旅行会社から依頼されるのではなく、通訳ガイド自身がインターネットで直接海外の顧客から仕事を受注するケースも増えてきました。世界各地の観光ガイド宣伝ネットサイトでは、運営者に20%程度の手数料を支払ったり、料金振り込みの際に銀行へ2500円程度の手数料が必要になったり、思わぬ出費も嵩みます。キャンセル条件、交通費その他の経費支払条件なども確認して損のないように慎重に進めて活躍してくださいね。

旅行会社が介在していない場合には、あらゆるトラブルも自分で解決せねばなりません。最近の落とし穴とも言える事例をご紹介しましょう。

個人受注のガイドではこんな点に注意!
新緑の美しい日、横浜在住のガイドAさんは初めてネット経由で受注した15名のブルガリア人グループを箱根に案内しました。いつもの英語ガイディングをコンパクトに短くして、それをツアーリーダーがブルガリア語に訳してゆくというスタイルでした。ガイドの正味時間が短く、しかも羊のようにおとなしく優しいお客様達をリーダーがしっかりまとめてくれるので比較的楽な仕事だと感じました。

ホテルを出発して富士山の五合目、ランチ、箱根芦ノ湖観光の後、最後は夕方に新富士駅で京都まで行く新幹線に乗せ込んで終わりというお仕事です。新幹線が予定に入っていると、何よりもそれに乗り遅れる事のないように注意することが第一優先。Aさんは前日からツアーリーダーと打ち合わせ、タイトな旅程を無理なくこなすため、朝の出発時間を一時間早めるように配慮して頑張りました。お蔭でツアーは順調、新富士駅にも新幹線発車時刻の20分前に到着できました。

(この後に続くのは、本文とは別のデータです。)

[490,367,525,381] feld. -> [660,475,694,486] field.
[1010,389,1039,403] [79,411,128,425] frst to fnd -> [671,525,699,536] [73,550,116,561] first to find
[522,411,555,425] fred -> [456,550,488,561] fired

ところが問題はそこで起きました。もとからブルガリアのツアーリーダーからは、「ガイドさんは終了後、空のバスに乗って横浜まで戻っていい」と言われていました。しかし新富士駅でバスを降りる時になって、バスのドライバーが、
「ガイドさんがお客を駅のホームまで誘導し、列車に乗せて見送ったあとバスに戻ってくるまでの25分なんて待てないよ。バスはこんなところに停めておけないし!」
と、ゴネだしたのでした。
「でも、バスを手配したお客様からそう言われてます…」
Aさんは説明しようとしました。しかし、怒鳴るような勢いのドライバーとやりあっている時間がありません。ここはお客様優先。Aさんはしかたなく諦めて、「じゃあ、いいです(しかたがない。片道の交通費は自腹でいいや)」と、バスはその場で解放し、空バスで帰ってもらうことにしました。

お客様を無事見送って、ホッと胸をなで下ろしてから自分も帰宅の途につこうとしてAさんは、ギョッと驚きました。新富士から横浜は新幹線代が¥5000以上もするのです。ほぼ半額の普通列車だと3時間もかかってしまいます。

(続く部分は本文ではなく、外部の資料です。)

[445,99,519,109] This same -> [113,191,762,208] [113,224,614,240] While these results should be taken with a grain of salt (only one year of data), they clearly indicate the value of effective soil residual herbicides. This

一般の仕事で「ガイドさんの帰る方向が同じなら、バスに乗せてあげますよ」と運転士に言われれば、それはバス会社の好意で乗せてもらえた=ラッキーの世界です。しかし、今回はガイド自身の交通費を請求できる旅行会社が介在していない節約ツアーだったので、経費節約のために乗って帰れという意味合いがあったところまでは、うっかり、Aさんは気がつきませんでした。

他のスタッフとの関係づくりも大切に
バス会社には事前にそのことが伝えられていたにも拘らず、現場のドライバーさんにきちんと理解されていないケースもあります。バスのドライバーさん達は一般に、少しでも早く仕事を終えて、さらに遠路の車庫に戻りたいという気持ちが強い人が多いですし、ちゃんとした駐車場が手配されていないのにバスを待たされるのは辛いと感じるのです。ガイドが帰路バスに乗るのは嫌がられることかもしれないという心理を理解していれば、朝一番会って行程の打合せをする時から、ご機嫌をとりつつ(?笑)ドライバーさんとは仲良く会話を交わして帰路の段取りが確認できました。バスを待つ場所に困れば、時間を決めて迎えに来てもらうなどの相談もできたでしょう。

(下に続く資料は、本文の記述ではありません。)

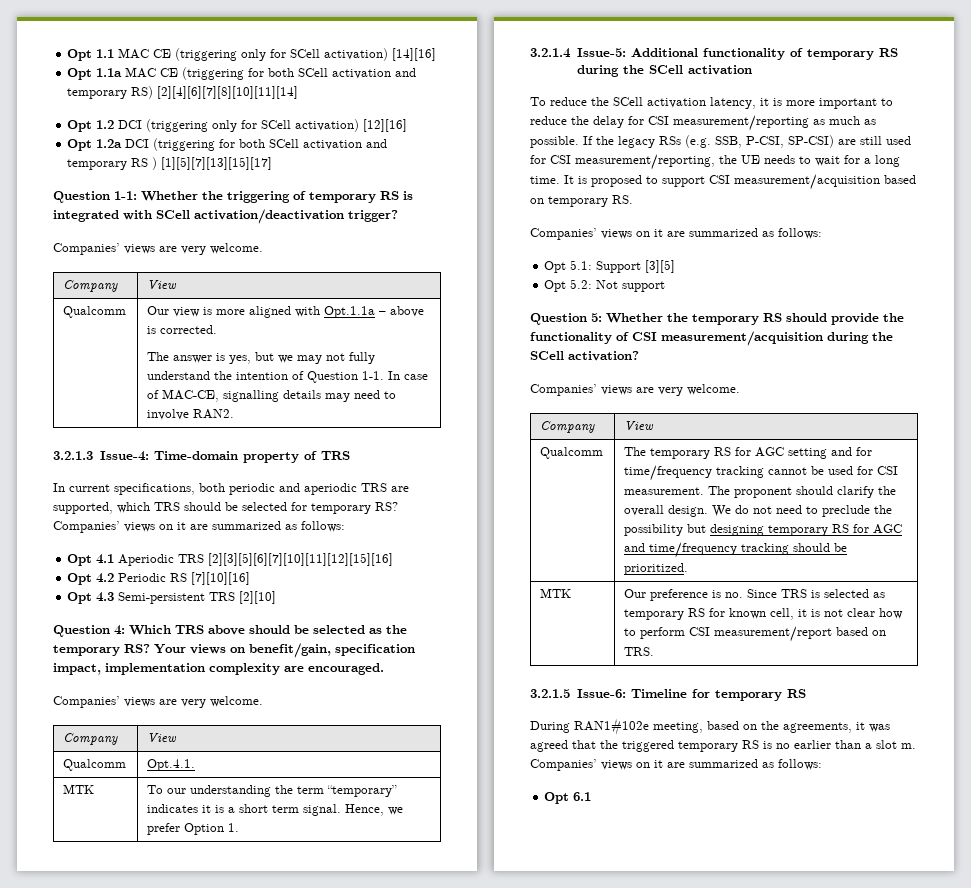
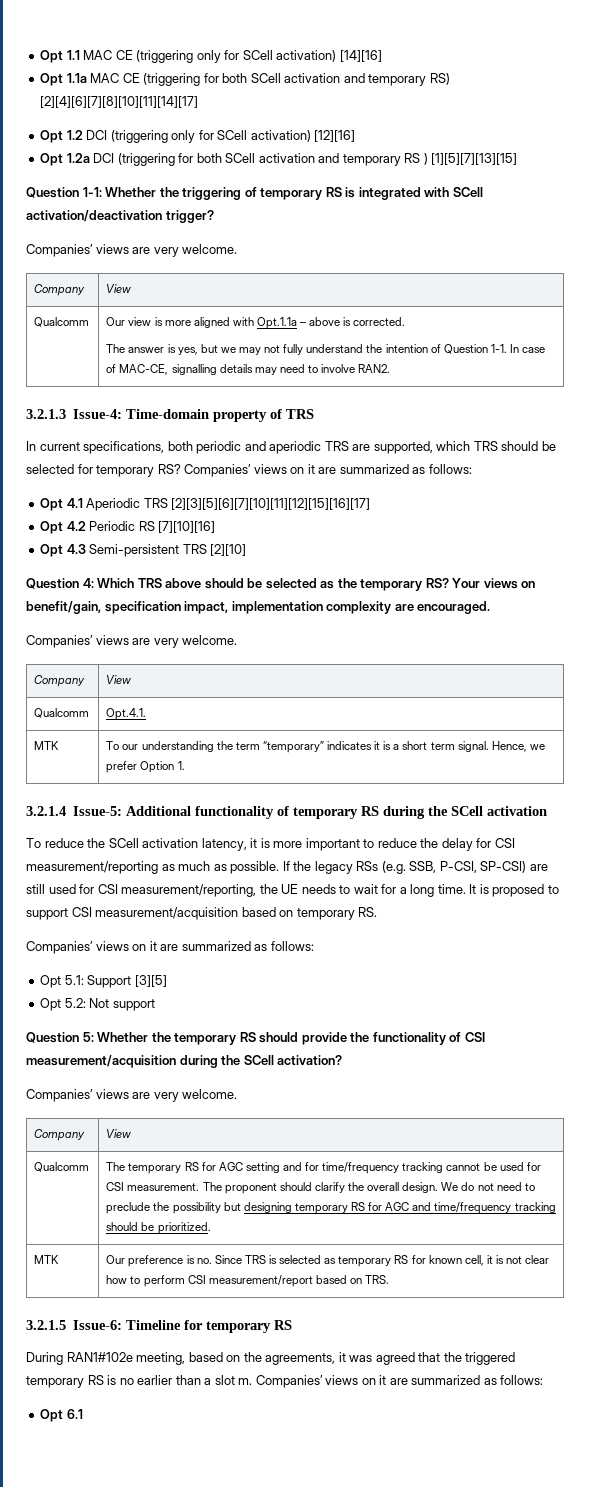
[157,86,299,99] [2][4][6][7][8][10][11][14] -> [40,96,199,108] [2][4][6][7][8][10][11][14][17]
[161,157,273,170] [1][5][7][13][15][17] -> [431,153,518,165] [1][5][7][13][15]
[208,553,394,566] [2][3][5][6][7][10][11][12][15][16] -> [171,498,371,510] [2][3][5][6][7][10][11][12][15][16][17]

実は今回は中国のバス会社、ドライバーさんも中国人の方でした。なにかと気持ちが通じにくい部分があったのかもしれません。運転士さんは職人肌の人も多く、愛想が良い人ばかりとは限りません。言葉使いも荒かったり、命令口調で話されると気分を害して反応が悪かったり。もちろん人柄が抜群の方達も多いのですが、ガイドと同じく当たり外れはあるものです。どんな相手でもうまく味方につけてチーム意識でツアーの成功に大きな一役を買ってもらわねばなりません。

様々な仕事仲間とうまくつきあう術も、通訳ガイドに必要とされているのですね。